Martirano’s musical background was varied, having begun with piano and clarinet and a period just after WWII playing jazz. His formal studies included instruction by Luigi Dallapiccola at the Cherubini Conservatory in Florence in the early 1950s, followed by time spent in Rome. He developed an eclectic style of composition and performance informed by twelve-tone method, improvisation, popular music and theater.

Martirano began working with computer music shortly after his move to the music department of the University of Illinois in 1963. The Sal-Mar Construction, heard here in a previously unreleased performance recorded at IRCAM in Paris in 1983, was developed at U of IL between 1969 and 1972 by Martirano and some of the school’s engineers. The synthesizer was designed to control the spectra of digital waveforms and worked through a system of switches controlling analogue synthesis modules. Because Martirano conceived the system as scalable, its controls worked at all levels, from the grains of individual timbres up to the overall structure of a composition.

The IRCAM recording captures a performance by Martirano and consists of a composition of approximately 42 minutes presented in two parts.
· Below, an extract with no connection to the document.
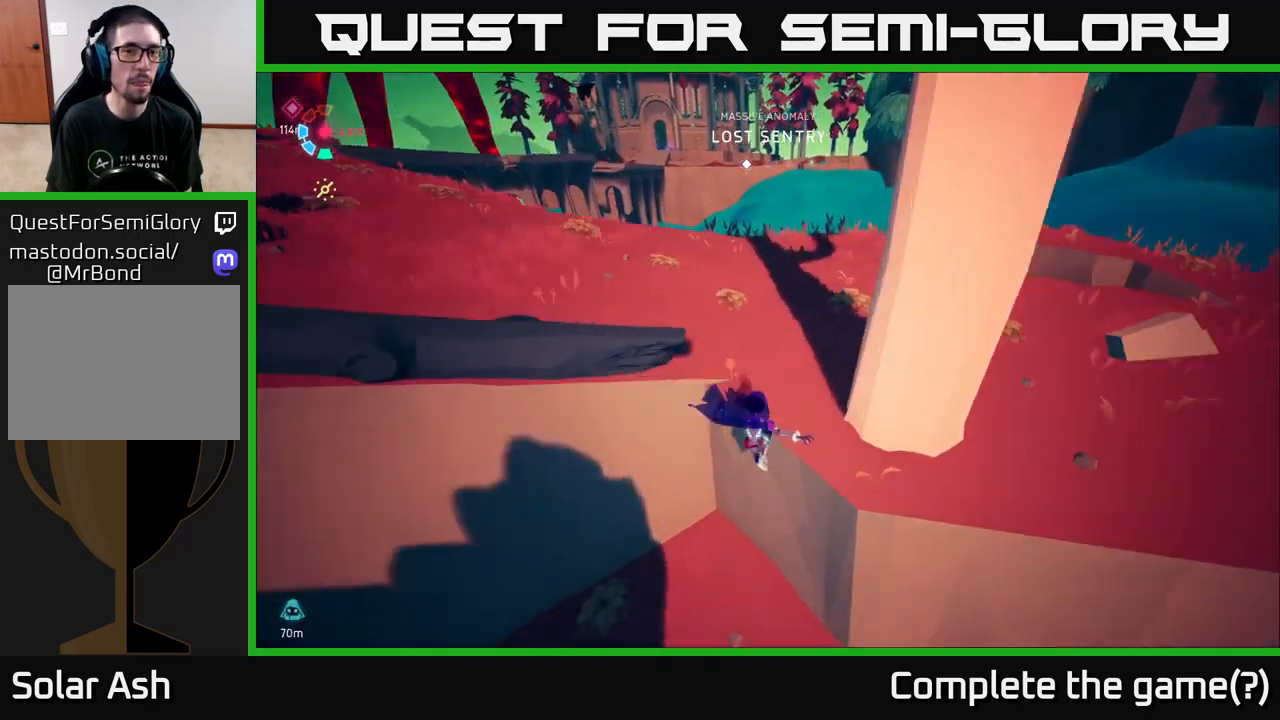
{"buttons": ["L2"], "left_stick": "up", "right_stick": "up-left", "events": [[167, "left_stick", "up-right"], [317, "left_stick", "up"]]}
As might be expected given the Sal-Mar’s architecture, the composition is primarily made up of timbral sculpting, layering and spacing. Structurally, the work consists of sequences of events grouped together by intervening silences that serve as boundaries between them. The events themselves are polyphonic—overlapping individual lines of distinctive sound colors that are grouped and set out at rates of change that emphasize their contrasting qualities. When pitch comes into play it’s often as a glissando or continuum of microtones rather than as lines of discrete tones assembled into a conventional melody. The sound Martirano constructs is engrossing and full of depth—the aural equivalent of one of Frank Stella’s colorful, projective paintings of the 1980s.